In California, we’ve proven that we can safeguard endangered plants and animals while simultaneously offering benefits to landowners. For example, in eastern Contra Costa County, we’ve developed a conservation plan that benefits the endangered kit fox, red-legged frog, and tiger salamander while accommodating increasing urban and suburban populations. The Lower Mokeleumne River is another example of a collaborative agreement, where wine grape growers agreed to a voluntary partnership to enhance habitat for the endangered valley elderberry longhorn beetle and other species along more than 20 miles of the lower Mokelumne River in San Joaquin County. At the same time, this agreement provides regulatory assurances to enrolled landowners so they can continue normal farming activities. These innovative agreements demonstrate the array of tools available to landowners and state and local officials when we work together to protect imperiled wildlife.

But in spite of the demonstrated success of the ESA in California and across the U.S., we are witnessing an unprecedented anti-conservation movement in Congress . Increasingly, the ESA seems to fall victim to the deep pockets of special interest groups who are more worried about today’s bottom line than tomorrow’s legacy. In addition, escalating environmental changes, including habitat loss and climate change, are creating new threats for our wildlife. These contentious political times, coupled with rapid environmental change, seem to leave the ESA itself imperiled, just like the species it is designed to protect.

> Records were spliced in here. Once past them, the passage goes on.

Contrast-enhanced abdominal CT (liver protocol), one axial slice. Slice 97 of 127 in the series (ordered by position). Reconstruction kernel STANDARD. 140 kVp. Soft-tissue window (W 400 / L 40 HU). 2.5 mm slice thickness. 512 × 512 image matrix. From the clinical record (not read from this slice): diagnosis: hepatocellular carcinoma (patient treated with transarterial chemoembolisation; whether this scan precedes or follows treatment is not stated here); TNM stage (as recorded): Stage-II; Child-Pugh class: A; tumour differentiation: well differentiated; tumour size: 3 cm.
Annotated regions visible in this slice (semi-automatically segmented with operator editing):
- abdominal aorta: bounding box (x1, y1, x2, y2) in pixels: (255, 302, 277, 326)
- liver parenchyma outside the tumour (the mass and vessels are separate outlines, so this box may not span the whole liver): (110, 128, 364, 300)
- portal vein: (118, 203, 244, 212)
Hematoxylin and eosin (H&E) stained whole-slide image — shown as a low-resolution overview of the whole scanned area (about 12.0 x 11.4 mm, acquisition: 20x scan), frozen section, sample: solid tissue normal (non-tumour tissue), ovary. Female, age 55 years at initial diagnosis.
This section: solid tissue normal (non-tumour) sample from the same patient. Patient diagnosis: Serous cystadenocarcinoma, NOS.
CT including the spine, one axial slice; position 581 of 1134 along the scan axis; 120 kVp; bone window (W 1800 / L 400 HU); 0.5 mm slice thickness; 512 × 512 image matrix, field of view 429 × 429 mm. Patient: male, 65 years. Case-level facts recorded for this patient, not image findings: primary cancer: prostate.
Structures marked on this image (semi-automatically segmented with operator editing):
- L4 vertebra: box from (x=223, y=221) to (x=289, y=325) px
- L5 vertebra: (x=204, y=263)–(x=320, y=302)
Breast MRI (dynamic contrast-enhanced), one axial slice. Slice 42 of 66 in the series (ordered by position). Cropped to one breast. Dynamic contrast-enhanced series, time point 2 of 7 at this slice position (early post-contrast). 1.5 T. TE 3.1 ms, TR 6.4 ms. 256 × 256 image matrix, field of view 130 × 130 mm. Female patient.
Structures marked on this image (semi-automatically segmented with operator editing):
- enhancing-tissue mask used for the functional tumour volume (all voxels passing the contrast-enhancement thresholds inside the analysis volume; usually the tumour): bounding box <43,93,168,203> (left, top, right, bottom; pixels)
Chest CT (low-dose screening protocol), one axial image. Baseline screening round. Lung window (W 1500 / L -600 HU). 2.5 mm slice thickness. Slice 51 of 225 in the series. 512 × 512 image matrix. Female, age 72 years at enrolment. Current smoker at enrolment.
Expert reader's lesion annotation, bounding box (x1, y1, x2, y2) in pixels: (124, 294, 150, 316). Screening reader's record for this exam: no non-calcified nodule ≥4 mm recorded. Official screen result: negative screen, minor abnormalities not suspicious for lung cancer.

Today’s diminished political support for endangered species is especially discouraging given the historic bipartisan enthusiasm for protecting wildlife. Here, for example, is Republican President Nixon’s statement upon signing the act: “Nothing is more priceless and more worthy of preservation than the rich array of animal life with which our country has been blessed. It is a many-faceted treasure, of value to scholars, scientists and nature lovers alike, and it forms a vital part of the heritage we all share as Americans.”

We need that same kind of commitment today, and we need our politicians to embrace the same values our leaders showed when they passed the ESA forty years ago. We need to renew our commitment to conservation and to a natural world that evokes wonder, awe and reverence for America’s wildlife and landscape treasures. After all, protecting America’s natural heritage is as important now as it was four decades ago.